My 5 node lxc 3.3 snap cluster got auto refreshed last night to lxc 3.4 and it all stopped working.
I tried restarting systemctl restart snap.lxd.daemon but it wasn’t working and this command stalled as well.
In the end i force rebooted all machines and i got few of them working.
Is there any way to make sure this doesn’t happen or disable snap auto refresh for lxd?
By design - - - you CANNOT disable snap auto refresh!
Both lxd and snap force refreshes. There is no reliable method to stop this process AFAIK.

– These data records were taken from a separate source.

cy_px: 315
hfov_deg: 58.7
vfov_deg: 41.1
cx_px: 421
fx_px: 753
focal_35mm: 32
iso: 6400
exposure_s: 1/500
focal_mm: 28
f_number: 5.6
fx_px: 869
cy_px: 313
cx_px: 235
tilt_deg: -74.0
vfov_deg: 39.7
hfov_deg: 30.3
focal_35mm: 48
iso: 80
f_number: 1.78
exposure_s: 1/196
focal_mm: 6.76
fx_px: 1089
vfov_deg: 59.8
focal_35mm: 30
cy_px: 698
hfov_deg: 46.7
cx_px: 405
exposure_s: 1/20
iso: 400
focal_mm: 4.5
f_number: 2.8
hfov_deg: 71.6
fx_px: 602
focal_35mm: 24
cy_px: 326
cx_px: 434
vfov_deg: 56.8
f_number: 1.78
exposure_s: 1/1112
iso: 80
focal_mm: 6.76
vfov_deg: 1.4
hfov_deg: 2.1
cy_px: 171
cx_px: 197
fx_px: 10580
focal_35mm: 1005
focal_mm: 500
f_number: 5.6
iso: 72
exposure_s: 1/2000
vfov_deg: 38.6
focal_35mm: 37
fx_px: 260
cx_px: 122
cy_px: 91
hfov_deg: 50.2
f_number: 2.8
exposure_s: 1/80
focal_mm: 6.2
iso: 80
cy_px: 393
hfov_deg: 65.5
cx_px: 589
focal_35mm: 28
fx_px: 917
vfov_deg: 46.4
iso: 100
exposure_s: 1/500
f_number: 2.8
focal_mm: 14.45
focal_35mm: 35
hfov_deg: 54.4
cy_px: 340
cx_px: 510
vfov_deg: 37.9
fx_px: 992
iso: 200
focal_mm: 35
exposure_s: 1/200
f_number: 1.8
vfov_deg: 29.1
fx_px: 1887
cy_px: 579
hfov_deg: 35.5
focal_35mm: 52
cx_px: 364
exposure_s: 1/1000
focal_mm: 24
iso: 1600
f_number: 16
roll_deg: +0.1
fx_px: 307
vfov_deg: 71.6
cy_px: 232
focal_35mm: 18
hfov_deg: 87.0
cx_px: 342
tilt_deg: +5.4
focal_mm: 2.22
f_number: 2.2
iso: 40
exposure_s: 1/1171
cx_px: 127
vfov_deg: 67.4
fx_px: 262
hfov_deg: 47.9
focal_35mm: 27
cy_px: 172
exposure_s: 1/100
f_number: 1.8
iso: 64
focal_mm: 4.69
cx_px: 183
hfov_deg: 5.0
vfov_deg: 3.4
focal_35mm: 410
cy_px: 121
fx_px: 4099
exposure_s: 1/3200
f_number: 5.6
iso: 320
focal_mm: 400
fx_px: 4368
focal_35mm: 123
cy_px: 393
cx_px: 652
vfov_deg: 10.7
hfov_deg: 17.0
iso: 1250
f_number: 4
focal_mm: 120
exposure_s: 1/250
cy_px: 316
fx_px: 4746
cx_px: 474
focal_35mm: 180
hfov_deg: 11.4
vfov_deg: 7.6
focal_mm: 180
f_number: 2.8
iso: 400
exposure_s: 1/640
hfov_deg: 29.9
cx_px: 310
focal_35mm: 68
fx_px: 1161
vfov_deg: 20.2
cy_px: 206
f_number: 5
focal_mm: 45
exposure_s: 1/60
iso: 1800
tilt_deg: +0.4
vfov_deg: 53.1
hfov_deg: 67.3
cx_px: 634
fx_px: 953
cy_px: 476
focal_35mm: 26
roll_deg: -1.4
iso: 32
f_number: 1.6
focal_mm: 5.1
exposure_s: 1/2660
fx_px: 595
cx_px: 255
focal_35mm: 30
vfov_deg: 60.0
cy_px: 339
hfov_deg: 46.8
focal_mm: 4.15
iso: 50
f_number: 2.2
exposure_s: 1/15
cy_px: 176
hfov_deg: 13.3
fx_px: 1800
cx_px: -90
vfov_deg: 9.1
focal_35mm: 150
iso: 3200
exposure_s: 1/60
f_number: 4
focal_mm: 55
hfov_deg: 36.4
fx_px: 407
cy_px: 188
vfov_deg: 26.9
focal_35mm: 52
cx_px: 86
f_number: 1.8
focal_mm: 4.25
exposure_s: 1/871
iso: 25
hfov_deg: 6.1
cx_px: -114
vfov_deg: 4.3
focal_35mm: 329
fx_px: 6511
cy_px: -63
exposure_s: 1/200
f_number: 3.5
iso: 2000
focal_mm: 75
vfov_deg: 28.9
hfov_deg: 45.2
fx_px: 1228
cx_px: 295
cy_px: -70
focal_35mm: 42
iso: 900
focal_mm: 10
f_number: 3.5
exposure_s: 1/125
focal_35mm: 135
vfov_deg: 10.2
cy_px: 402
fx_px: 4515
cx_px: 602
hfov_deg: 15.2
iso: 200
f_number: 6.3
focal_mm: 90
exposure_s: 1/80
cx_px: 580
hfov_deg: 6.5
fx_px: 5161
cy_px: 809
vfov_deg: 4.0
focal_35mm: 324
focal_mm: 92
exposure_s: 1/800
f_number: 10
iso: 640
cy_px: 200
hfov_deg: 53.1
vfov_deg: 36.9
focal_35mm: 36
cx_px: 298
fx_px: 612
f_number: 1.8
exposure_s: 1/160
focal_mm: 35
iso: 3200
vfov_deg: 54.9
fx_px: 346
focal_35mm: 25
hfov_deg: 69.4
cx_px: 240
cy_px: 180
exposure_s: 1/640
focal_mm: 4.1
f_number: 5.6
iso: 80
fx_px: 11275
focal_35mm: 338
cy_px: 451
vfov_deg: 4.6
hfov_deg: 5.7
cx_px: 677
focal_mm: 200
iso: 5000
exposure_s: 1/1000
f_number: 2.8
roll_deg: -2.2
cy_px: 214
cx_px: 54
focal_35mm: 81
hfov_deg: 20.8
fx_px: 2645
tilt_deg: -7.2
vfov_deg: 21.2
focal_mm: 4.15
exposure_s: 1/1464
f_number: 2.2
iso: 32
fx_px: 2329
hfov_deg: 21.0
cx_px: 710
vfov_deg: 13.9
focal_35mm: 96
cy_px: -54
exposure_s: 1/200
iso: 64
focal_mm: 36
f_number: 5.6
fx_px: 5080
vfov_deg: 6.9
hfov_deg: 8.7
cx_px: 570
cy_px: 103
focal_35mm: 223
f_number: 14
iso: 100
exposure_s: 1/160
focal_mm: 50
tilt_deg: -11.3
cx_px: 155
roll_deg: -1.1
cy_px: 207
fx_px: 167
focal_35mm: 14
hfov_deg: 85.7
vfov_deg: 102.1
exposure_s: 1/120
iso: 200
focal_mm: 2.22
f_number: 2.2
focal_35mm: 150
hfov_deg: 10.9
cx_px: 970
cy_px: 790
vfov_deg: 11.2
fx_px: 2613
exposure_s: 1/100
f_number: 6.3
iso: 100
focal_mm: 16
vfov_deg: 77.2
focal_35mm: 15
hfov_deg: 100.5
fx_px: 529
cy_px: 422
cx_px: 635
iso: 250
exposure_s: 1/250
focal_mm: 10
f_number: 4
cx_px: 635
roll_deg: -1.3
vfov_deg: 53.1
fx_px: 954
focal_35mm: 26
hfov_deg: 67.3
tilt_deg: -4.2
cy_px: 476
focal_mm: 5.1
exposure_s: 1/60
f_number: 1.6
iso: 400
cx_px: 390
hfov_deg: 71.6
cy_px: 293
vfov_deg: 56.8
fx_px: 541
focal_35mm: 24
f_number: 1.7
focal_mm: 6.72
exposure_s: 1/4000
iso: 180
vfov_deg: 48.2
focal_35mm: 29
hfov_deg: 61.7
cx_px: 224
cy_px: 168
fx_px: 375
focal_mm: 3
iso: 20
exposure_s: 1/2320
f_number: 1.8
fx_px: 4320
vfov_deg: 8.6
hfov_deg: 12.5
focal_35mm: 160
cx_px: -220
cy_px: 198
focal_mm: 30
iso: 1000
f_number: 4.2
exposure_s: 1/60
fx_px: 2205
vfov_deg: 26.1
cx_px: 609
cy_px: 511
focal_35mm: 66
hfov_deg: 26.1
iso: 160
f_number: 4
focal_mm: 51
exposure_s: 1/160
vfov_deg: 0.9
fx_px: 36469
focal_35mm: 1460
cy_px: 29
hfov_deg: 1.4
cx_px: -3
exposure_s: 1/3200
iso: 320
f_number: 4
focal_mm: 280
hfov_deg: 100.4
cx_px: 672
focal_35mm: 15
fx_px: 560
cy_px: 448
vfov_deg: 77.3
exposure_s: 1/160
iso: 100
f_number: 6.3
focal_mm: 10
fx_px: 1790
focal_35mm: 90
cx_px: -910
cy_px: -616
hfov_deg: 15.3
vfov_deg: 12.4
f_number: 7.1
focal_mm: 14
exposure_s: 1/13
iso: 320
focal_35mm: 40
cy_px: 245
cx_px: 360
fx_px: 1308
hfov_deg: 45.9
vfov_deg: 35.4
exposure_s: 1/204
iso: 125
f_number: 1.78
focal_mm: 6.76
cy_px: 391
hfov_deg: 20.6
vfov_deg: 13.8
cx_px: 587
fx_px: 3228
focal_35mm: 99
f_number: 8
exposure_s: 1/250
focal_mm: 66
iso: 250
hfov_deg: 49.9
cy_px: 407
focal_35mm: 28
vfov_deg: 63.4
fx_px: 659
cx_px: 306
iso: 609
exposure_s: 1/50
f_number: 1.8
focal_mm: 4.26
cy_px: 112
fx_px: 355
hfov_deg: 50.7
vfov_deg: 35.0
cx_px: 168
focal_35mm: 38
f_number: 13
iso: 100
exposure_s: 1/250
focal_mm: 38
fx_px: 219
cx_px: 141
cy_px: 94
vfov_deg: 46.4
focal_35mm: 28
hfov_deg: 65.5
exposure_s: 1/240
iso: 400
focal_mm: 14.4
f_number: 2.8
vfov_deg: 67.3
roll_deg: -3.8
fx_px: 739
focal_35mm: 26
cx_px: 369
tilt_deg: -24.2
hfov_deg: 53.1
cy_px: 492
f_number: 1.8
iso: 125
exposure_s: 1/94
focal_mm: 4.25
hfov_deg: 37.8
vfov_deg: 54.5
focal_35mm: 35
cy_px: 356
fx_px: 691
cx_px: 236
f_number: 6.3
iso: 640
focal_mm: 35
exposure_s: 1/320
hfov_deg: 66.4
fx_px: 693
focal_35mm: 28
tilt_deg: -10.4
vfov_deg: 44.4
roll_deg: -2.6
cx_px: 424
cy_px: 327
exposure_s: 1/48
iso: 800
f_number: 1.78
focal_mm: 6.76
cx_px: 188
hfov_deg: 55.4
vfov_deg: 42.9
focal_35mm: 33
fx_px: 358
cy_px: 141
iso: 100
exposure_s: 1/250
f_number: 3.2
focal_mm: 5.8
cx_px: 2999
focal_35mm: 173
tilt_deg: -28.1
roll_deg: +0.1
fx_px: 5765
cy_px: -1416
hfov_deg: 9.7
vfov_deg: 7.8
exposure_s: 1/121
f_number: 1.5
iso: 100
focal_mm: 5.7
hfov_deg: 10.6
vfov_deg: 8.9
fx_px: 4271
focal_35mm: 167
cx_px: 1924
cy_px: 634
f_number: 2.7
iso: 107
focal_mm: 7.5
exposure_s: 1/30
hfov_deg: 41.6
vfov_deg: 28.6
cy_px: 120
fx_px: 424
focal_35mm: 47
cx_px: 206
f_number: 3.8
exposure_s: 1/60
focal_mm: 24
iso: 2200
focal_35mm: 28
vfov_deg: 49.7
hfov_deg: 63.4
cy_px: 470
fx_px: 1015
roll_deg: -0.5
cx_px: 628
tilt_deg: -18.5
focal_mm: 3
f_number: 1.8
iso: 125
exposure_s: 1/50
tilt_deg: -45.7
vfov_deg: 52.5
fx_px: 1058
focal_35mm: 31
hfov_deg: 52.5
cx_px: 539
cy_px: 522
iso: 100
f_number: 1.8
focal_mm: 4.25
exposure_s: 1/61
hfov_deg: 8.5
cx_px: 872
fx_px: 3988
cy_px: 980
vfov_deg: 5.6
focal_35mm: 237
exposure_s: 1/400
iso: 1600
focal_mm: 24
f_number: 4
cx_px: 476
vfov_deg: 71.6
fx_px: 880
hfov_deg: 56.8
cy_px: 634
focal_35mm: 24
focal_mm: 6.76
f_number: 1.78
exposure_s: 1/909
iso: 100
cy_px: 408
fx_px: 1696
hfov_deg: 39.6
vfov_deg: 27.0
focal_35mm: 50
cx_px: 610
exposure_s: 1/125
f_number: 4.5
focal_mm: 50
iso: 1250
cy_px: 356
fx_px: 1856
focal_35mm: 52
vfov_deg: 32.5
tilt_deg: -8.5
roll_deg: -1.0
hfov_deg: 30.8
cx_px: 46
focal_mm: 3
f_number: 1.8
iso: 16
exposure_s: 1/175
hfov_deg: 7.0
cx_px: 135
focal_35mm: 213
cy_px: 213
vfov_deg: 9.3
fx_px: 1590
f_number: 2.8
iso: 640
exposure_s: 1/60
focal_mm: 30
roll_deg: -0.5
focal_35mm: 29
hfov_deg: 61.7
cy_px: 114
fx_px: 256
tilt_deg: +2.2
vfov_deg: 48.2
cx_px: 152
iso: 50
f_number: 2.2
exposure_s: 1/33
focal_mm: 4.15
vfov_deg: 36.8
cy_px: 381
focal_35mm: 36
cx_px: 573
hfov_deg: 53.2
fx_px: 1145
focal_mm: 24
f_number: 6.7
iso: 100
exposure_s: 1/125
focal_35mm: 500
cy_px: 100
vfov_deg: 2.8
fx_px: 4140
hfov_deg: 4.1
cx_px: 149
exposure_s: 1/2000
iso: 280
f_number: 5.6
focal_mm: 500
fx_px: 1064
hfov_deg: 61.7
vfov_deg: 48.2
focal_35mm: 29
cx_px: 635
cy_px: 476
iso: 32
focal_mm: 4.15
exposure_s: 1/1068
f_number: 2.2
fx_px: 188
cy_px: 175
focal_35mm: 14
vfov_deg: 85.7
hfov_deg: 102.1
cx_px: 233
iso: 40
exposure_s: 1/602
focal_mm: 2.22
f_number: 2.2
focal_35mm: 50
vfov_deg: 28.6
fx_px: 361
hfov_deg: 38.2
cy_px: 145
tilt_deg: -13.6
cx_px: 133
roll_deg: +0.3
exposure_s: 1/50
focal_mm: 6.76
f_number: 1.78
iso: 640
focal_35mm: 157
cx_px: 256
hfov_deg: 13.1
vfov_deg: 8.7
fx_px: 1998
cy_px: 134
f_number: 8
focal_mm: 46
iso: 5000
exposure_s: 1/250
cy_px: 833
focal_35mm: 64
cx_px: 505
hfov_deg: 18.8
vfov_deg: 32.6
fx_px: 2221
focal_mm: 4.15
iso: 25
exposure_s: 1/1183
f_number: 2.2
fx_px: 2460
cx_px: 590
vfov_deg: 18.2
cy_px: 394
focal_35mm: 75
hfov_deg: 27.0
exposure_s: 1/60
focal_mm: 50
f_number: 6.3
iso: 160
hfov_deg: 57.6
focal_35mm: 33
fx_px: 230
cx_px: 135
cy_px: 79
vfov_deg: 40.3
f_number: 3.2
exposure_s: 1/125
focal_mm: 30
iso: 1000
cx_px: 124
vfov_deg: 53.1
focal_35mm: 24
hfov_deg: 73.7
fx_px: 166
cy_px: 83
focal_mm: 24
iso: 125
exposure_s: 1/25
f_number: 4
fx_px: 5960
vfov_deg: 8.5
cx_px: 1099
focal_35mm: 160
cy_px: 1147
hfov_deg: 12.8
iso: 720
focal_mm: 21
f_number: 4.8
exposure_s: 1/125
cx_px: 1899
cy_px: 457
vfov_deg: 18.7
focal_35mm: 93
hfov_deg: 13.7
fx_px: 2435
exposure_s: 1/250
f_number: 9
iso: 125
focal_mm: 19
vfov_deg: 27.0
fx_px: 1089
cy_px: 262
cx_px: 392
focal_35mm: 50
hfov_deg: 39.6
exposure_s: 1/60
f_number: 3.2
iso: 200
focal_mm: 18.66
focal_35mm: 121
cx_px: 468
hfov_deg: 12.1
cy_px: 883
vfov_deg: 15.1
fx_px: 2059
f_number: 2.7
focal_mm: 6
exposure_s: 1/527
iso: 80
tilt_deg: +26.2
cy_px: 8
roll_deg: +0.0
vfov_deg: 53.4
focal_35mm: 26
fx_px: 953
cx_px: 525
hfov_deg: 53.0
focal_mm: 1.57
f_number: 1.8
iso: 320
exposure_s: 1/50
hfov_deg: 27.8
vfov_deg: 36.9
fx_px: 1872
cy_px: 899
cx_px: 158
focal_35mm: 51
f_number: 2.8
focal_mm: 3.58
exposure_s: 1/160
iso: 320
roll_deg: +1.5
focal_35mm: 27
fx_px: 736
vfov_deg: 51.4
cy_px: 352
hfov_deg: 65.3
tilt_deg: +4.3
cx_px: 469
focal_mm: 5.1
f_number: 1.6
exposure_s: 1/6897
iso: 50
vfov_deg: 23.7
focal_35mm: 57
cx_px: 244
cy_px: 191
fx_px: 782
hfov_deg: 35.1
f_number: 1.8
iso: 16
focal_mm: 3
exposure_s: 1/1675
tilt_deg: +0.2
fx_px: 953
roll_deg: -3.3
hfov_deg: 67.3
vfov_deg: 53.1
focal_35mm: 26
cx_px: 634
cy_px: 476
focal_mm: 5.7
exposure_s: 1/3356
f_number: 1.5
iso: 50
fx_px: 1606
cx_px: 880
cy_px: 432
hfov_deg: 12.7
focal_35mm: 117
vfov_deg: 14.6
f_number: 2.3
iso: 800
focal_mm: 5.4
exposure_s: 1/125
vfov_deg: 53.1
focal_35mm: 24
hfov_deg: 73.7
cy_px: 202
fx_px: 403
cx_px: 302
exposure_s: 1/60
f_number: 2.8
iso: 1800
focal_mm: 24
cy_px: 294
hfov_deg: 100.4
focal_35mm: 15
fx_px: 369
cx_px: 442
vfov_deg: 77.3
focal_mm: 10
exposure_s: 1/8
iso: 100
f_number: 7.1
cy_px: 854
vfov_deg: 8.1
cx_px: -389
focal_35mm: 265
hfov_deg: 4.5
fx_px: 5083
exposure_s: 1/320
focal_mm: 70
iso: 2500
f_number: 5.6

You can set up snapd so it refreshes/updates only once per month but interesting things start to happen to your system when those are hindered. Ask me how I know!!!
It may be possible to fork the software (would need to do both snapd AND lxd) to achieve such (far beyond my skill set!) which could be an interesting exercise for someone capable of doing such.
@Shantur_Rathore LXD clustering requires all nodes to run on the same version, as soon as one node gets ahead of the rest of the cluster, the cluster effectively starts holding incoming requests until it becomes consistent again. This is a bit frustrating with the snapd update schedule and effectively requires the operator to manually run snap refresh lxd when this happens or wait until all machines have auto-updated (LXD itself has an insane timeout to allow for that).
I believe that lxc cluster list should still work when that happens.
What’s the current state of your cluster? You said a few machines are working again, does that mean you still have nodes that are offline?
I did a “lxd --version” and “lxc --version” on all servers and they are all running lxd 3.4 and lxc 3.4
I also did a snap refresh lxd (for good measure), but as expected there’s no updates available.
Please run snap refresh lxd on all servers again as I’ve just pushed a new build which includes some clustered database fixes that may or may not be what you were running into.
With that done, if the cluster doesn’t come back to life, it’d be great if you could provide, for all your nodes:
ps fauxww
cat /var/snap/lxd/common/lxd/logs/lxd.log
journalctl -u snap.lxd.daemon -n 300
Feel free to e-mail those directly to me (stgraber at ubuntu dot com) if you feel anything in there shouldn’t be posted on a public forum.
You have a leftover LXD process which is causing issues on this node at least.
It’s got PID 5312, I’d recommend you run kill -9 5312 and then run systemctl reload snap.lxd.daemon.
For the other nodes, the output would still be useful to see what they’re stuck on.
Refresh on the other servers took much longer, but they finished too
I did “systemctl reload snap.lxd.daemon”
lxc list still hangs
tryied “systemctl restart snap.lxd.daemon” but now they are all 4 stuck on this restart.
In the other thread I said that for one cluster I solved by killing and restarting lxd.
And as far as I can see the lxc containers are not affected.
How bad is this solution?
I can send you log files for a different server, if you still want to see them.
Stay away from systemctl restart as that will restart all your containers (if successful). systemctl reload snap.lxd.daemon is in general safe to do (will not affect running containers).
As your initial system was showing some conflicting daemons running, you could run:
pkill -9 -f "lxd --logfile"
On all of them, which will kill any LXD running on there, LXD should then get auto-restarted with a single good copy of it on each node at which point the cluster should come back online.
If you try that option, let me know how it goes as I’m preparing an update to the snap which will make it much more aggressive towards any leftover LXD process that’s found during startup (to try and resolve any such issue).
Ok, I think we have a good idea of everything that went wrong in 3.4 and most of those are fixed already. I’m working on the last big bug, then the last thing will be to get a better way to do upgrades of whole clusters, I hope to have a solution for that in time for the 3.5 upgrade next month.